WORK INSTRUCTIONS → Put every line of the entries below into a Markdown table with two columns, No. and Line. Number the rows in order and leave out blank lines.

##########

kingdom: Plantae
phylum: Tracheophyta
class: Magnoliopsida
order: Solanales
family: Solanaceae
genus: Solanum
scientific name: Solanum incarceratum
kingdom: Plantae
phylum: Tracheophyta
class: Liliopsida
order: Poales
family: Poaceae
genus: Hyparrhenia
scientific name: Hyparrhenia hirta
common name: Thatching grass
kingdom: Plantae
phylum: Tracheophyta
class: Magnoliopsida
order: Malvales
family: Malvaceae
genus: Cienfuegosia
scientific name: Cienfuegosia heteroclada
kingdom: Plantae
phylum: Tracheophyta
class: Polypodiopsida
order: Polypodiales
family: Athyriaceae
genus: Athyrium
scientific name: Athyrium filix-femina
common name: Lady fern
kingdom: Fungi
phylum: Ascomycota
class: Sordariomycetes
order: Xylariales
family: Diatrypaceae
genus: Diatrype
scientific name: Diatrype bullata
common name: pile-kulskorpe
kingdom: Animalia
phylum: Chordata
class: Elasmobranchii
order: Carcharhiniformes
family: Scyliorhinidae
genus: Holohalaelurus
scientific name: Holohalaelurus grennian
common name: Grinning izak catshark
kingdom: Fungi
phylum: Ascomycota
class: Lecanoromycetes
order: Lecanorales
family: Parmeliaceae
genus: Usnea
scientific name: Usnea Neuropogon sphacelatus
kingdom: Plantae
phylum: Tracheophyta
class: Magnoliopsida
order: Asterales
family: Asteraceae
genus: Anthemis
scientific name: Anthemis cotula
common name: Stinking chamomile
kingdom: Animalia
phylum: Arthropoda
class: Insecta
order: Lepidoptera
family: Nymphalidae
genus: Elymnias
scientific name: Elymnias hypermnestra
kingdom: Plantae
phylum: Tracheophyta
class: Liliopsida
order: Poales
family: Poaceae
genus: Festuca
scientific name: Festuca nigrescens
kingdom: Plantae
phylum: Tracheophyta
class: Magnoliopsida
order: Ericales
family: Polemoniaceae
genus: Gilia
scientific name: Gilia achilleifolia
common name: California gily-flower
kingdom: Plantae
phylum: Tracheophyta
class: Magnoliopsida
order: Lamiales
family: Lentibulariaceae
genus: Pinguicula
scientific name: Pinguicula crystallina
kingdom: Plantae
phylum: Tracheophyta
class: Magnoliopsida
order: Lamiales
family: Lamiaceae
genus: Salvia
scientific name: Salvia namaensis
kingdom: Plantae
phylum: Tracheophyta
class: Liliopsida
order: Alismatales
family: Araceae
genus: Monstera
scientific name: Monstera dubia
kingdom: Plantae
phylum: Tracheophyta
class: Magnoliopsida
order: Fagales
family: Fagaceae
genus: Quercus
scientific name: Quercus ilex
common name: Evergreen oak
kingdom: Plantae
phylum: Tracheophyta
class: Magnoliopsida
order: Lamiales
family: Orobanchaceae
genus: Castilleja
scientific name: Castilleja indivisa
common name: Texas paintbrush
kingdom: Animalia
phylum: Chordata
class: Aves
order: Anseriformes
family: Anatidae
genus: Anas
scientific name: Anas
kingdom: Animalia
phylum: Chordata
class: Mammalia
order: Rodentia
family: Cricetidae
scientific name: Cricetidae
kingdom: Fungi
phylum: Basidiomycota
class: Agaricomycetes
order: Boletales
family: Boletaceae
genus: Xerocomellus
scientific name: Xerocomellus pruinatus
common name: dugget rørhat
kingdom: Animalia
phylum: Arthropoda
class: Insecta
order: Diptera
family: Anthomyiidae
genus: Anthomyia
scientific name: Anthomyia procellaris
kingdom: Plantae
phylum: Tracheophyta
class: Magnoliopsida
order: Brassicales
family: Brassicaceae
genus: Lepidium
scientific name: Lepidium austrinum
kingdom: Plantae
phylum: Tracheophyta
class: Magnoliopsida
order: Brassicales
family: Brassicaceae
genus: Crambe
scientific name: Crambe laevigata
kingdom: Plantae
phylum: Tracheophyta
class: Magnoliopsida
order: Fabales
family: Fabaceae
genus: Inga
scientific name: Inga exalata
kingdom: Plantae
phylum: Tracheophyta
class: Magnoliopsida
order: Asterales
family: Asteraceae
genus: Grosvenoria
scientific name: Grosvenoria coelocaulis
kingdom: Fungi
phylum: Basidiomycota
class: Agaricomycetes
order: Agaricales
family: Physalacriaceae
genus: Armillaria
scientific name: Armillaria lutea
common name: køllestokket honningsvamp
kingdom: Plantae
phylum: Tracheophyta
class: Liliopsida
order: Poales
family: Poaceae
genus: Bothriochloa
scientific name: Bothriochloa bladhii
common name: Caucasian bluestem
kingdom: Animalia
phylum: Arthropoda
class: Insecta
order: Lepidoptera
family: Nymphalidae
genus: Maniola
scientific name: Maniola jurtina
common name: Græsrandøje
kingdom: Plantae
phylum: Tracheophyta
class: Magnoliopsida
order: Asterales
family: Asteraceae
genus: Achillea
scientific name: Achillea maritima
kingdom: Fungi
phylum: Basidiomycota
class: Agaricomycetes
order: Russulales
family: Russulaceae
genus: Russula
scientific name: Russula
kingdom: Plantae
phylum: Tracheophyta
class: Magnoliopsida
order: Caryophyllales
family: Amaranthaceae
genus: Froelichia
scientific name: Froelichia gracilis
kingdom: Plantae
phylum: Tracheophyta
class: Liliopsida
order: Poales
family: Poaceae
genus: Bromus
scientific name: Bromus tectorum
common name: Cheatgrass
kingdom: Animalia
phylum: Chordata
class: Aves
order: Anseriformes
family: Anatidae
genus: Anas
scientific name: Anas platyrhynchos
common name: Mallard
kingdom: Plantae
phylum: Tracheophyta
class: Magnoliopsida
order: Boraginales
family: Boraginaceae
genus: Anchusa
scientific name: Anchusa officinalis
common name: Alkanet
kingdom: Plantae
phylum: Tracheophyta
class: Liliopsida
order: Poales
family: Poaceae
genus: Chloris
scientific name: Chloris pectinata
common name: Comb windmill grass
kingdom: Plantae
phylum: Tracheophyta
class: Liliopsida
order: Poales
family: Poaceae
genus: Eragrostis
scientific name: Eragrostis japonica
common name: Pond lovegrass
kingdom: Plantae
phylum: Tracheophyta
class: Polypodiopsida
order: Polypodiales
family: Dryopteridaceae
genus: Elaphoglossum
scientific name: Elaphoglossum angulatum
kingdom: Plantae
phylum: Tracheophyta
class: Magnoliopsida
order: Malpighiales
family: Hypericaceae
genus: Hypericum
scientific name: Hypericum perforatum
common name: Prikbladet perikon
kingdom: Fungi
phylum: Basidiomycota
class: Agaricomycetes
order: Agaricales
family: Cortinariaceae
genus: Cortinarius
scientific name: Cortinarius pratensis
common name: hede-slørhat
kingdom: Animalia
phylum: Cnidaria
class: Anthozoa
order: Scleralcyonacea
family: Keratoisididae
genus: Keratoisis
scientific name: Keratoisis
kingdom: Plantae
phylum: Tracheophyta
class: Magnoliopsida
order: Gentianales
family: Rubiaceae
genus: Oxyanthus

##########

EXERCISE SOLUTION →
| No. | Line |
|---|---|
| 1 | kingdom: Plantae |
| 2 | phylum: Tracheophyta |
| 3 | class: Magnoliopsida |
| 4 | order: Solanales |
| 5 | family: Solanaceae |
| 6 | genus: Solanum |
| 7 | scientific name: Solanum incarceratum |
| 8 | kingdom: Plantae |
| 9 | phylum: Tracheophyta |
| 10 | class: Liliopsida |
| 11 | order: Poales |
| 12 | family: Poaceae |
| 13 | genus: Hyparrhenia |
| 14 | scientific name: Hyparrhenia hirta |
| 15 | common name: Thatching grass |
| 16 | kingdom: Plantae |
| 17 | phylum: Tracheophyta |
| 18 | class: Magnoliopsida |
| 19 | order: Malvales |
| 20 | family: Malvaceae |
| 21 | genus: Cienfuegosia |
| 22 | scientific name: Cienfuegosia heteroclada |
| 23 | kingdom: Plantae |
| 24 | phylum: Tracheophyta |
| 25 | class: Polypodiopsida |
| 26 | order: Polypodiales |
| 27 | family: Athyriaceae |
| 28 | genus: Athyrium |
| 29 | scientific name: Athyrium filix-femina |
| 30 | common name: Lady fern |
| 31 | kingdom: Fungi |
| 32 | phylum: Ascomycota |
| 33 | class: Sordariomycetes |
| 34 | order: Xylariales |
| 35 | family: Diatrypaceae |
| 36 | genus: Diatrype |
| 37 | scientific name: Diatrype bullata |
| 38 | common name: pile-kulskorpe |
| 39 | kingdom: Animalia |
| 40 | phylum: Chordata |
| 41 | class: Elasmobranchii |
| 42 | order: Carcharhiniformes |
| 43 | family: Scyliorhinidae |
| 44 | genus: Holohalaelurus |
| 45 | scientific name: Holohalaelurus grennian |
| 46 | common name: Grinning izak catshark |
| 47 | kingdom: Fungi |
| 48 | phylum: Ascomycota |
| 49 | class: Lecanoromycetes |
| 50 | order: Lecanorales |
| 51 | family: Parmeliaceae |
| 52 | genus: Usnea |
| 53 | scientific name: Usnea Neuropogon sphacelatus |
| 54 | kingdom: Plantae |
| 55 | phylum: Tracheophyta |
| 56 | class: Magnoliopsida |
| 57 | order: Asterales |
| 58 | family: Asteraceae |
| 59 | genus: Anthemis |
| 60 | scientific name: Anthemis cotula |
| 61 | common name: Stinking chamomile |
| 62 | kingdom: Animalia |
| 63 | phylum: Arthropoda |
| 64 | class: Insecta |
| 65 | order: Lepidoptera |
| 66 | family: Nymphalidae |
| 67 | genus: Elymnias |
| 68 | scientific name: Elymnias hypermnestra |
| 69 | kingdom: Plantae |
| 70 | phylum: Tracheophyta |
| 71 | class: Liliopsida |
| 72 | order: Poales |
| 73 | family: Poaceae |
| 74 | genus: Festuca |
| 75 | scientific name: Festuca nigrescens |
| 76 | kingdom: Plantae |
| 77 | phylum: Tracheophyta |
| 78 | class: Magnoliopsida |
| 79 | order: Ericales |
| 80 | family: Polemoniaceae |
| 81 | genus: Gilia |
| 82 | scientific name: Gilia achilleifolia |
| 83 | common name: California gily-flower |
| 84 | kingdom: Plantae |
| 85 | phylum: Tracheophyta |
| 86 | class: Magnoliopsida |
| 87 | order: Lamiales |
| 88 | family: Lentibulariaceae |
| 89 | genus: Pinguicula |
| 90 | scientific name: Pinguicula crystallina |
| 91 | kingdom: Plantae |
| 92 | phylum: Tracheophyta |
| 93 | class: Magnoliopsida |
| 94 | order: Lamiales |
| 95 | family: Lamiaceae |
| 96 | genus: Salvia |
| 97 | scientific name: Salvia namaensis |
| 98 | kingdom: Plantae |
| 99 | phylum: Tracheophyta |
| 100 | class: Liliopsida |
| 101 | order: Alismatales |
| 102 | family: Araceae |
| 103 | genus: Monstera |
| 104 | scientific name: Monstera dubia |
| 105 | kingdom: Plantae |
| 106 | phylum: Tracheophyta |
| 107 | class: Magnoliopsida |
| 108 | order: Fagales |
| 109 | family: Fagaceae |
| 110 | genus: Quercus |
| 111 | scientific name: Quercus ilex |
| 112 | common name: Evergreen oak |
| 113 | kingdom: Plantae |
| 114 | phylum: Tracheophyta |
| 115 | class: Magnoliopsida |
| 116 | order: Lamiales |
| 117 | family: Orobanchaceae |
| 118 | genus: Castilleja |
| 119 | scientific name: Castilleja indivisa |
| 120 | common name: Texas paintbrush |
| 121 | kingdom: Animalia |
| 122 | phylum: Chordata |
| 123 | class: Aves |
| 124 | order: Anseriformes |
| 125 | family: Anatidae |
| 126 | genus: Anas |
| 127 | scientific name: Anas |
| 128 | kingdom: Animalia |
| 129 | phylum: Chordata |
| 130 | class: Mammalia |
| 131 | order: Rodentia |
| 132 | family: Cricetidae |
| 133 | scientific name: Cricetidae |
| 134 | kingdom: Fungi |
| 135 | phylum: Basidiomycota |
| 136 | class: Agaricomycetes |
| 137 | order: Boletales |
| 138 | family: Boletaceae |
| 139 | genus: Xerocomellus |
| 140 | scientific name: Xerocomellus pruinatus |
| 141 | common name: dugget rørhat |
| 142 | kingdom: Animalia |
| 143 | phylum: Arthropoda |
| 144 | class: Insecta |
| 145 | order: Diptera |
| 146 | family: Anthomyiidae |
| 147 | genus: Anthomyia |
| 148 | scientific name: Anthomyia procellaris |
| 149 | kingdom: Plantae |
| 150 | phylum: Tracheophyta |
| 151 | class: Magnoliopsida |
| 152 | order: Brassicales |
| 153 | family: Brassicaceae |
| 154 | genus: Lepidium |
| 155 | scientific name: Lepidium austrinum |
| 156 | kingdom: Plantae |
| 157 | phylum: Tracheophyta |
| 158 | class: Magnoliopsida |
| 159 | order: Brassicales |
| 160 | family: Brassicaceae |
| 161 | genus: Crambe |
| 162 | scientific name: Crambe laevigata |
| 163 | kingdom: Plantae |
| 164 | phylum: Tracheophyta |
| 165 | class: Magnoliopsida |
| 166 | order: Fabales |
| 167 | family: Fabaceae |
| 168 | genus: Inga |
| 169 | scientific name: Inga exalata |
| 170 | kingdom: Plantae |
| 171 | phylum: Tracheophyta |
| 172 | class: Magnoliopsida |
| 173 | order: Asterales |
| 174 | family: Asteraceae |
| 175 | genus: Grosvenoria |
| 176 | scientific name: Grosvenoria coelocaulis |
| 177 | kingdom: Fungi |
| 178 | phylum: Basidiomycota |
| 179 | class: Agaricomycetes |
| 180 | order: Agaricales |
| 181 | family: Physalacriaceae |
| 182 | genus: Armillaria |
| 183 | scientific name: Armillaria lutea |
| 184 | common name: køllestokket honningsvamp |
| 185 | kingdom: Plantae |
| 186 | phylum: Tracheophyta |
| 187 | class: Liliopsida |
| 188 | order: Poales |
| 189 | family: Poaceae |
| 190 | genus: Bothriochloa |
| 191 | scientific name: Bothriochloa bladhii |
| 192 | common name: Caucasian bluestem |
| 193 | kingdom: Animalia |
| 194 | phylum: Arthropoda |
| 195 | class: Insecta |
| 196 | order: Lepidoptera |
| 197 | family: Nymphalidae |
| 198 | genus: Maniola |
| 199 | scientific name: Maniola jurtina |
| 200 | common name: Græsrandøje |
| 201 | kingdom: Plantae |
| 202 | phylum: Tracheophyta |
| 203 | class: Magnoliopsida |
| 204 | order: Asterales |
| 205 | family: Asteraceae |
| 206 | genus: Achillea |
| 207 | scientific name: Achillea maritima |
| 208 | kingdom: Fungi |
| 209 | phylum: Basidiomycota |
| 210 | class: Agaricomycetes |
| 211 | order: Russulales |
| 212 | family: Russulaceae |
| 213 | genus: Russula |
| 214 | scientific name: Russula |
| 215 | kingdom: Plantae |
| 216 | phylum: Tracheophyta |
| 217 | class: Magnoliopsida |
| 218 | order: Caryophyllales |
| 219 | family: Amaranthaceae |
| 220 | genus: Froelichia |
| 221 | scientific name: Froelichia gracilis |
| 222 | kingdom: Plantae |
| 223 | phylum: Tracheophyta |
| 224 | class: Liliopsida |
| 225 | order: Poales |
| 226 | family: Poaceae |
| 227 | genus: Bromus |
| 228 | scientific name: Bromus tectorum |
| 229 | common name: Cheatgrass |
| 230 | kingdom: Animalia |
| 231 | phylum: Chordata |
| 232 | class: Aves |
| 233 | order: Anseriformes |
| 234 | family: Anatidae |
| 235 | genus: Anas |
| 236 | scientific name: Anas platyrhynchos |
| 237 | common name: Mallard |
| 238 | kingdom: Plantae |
| 239 | phylum: Tracheophyta |
| 240 | class: Magnoliopsida |
| 241 | order: Boraginales |
| 242 | family: Boraginaceae |
| 243 | genus: Anchusa |
| 244 | scientific name: Anchusa officinalis |
| 245 | common name: Alkanet |
| 246 | kingdom: Plantae |
| 247 | phylum: Tracheophyta |
| 248 | class: Liliopsida |
| 249 | order: Poales |
| 250 | family: Poaceae |
| 251 | genus: Chloris |
| 252 | scientific name: Chloris pectinata |
| 253 | common name: Comb windmill grass |
| 254 | kingdom: Plantae |
| 255 | phylum: Tracheophyta |
| 256 | class: Liliopsida |
| 257 | order: Poales |
| 258 | family: Poaceae |
| 259 | genus: Eragrostis |
| 260 | scientific name: Eragrostis japonica |
| 261 | common name: Pond lovegrass |
| 262 | kingdom: Plantae |
| 263 | phylum: Tracheophyta |
| 264 | class: Polypodiopsida |
| 265 | order: Polypodiales |
| 266 | family: Dryopteridaceae |
| 267 | genus: Elaphoglossum |
| 268 | scientific name: Elaphoglossum angulatum |
| 269 | kingdom: Plantae |
| 270 | phylum: Tracheophyta |
| 271 | class: Magnoliopsida |
| 272 | order: Malpighiales |
| 273 | family: Hypericaceae |
| 274 | genus: Hypericum |
| 275 | scientific name: Hypericum perforatum |
| 276 | common name: Prikbladet perikon |
| 277 | kingdom: Fungi |
| 278 | phylum: Basidiomycota |
| 279 | class: Agaricomycetes |
| 280 | order: Agaricales |
| 281 | family: Cortinariaceae |
| 282 | genus: Cortinarius |
| 283 | scientific name: Cortinarius pratensis |
| 284 | common name: hede-slørhat |
| 285 | kingdom: Animalia |
| 286 | phylum: Cnidaria |
| 287 | class: Anthozoa |
| 288 | order: Scleralcyonacea |
| 289 | family: Keratoisididae |
| 290 | genus: Keratoisis |
| 291 | scientific name: Keratoisis |
| 292 | kingdom: Plantae |
| 293 | phylum: Tracheophyta |
| 294 | class: Magnoliopsida |
| 295 | order: Gentianales |
| 296 | family: Rubiaceae |
| 297 | genus: Oxyanthus |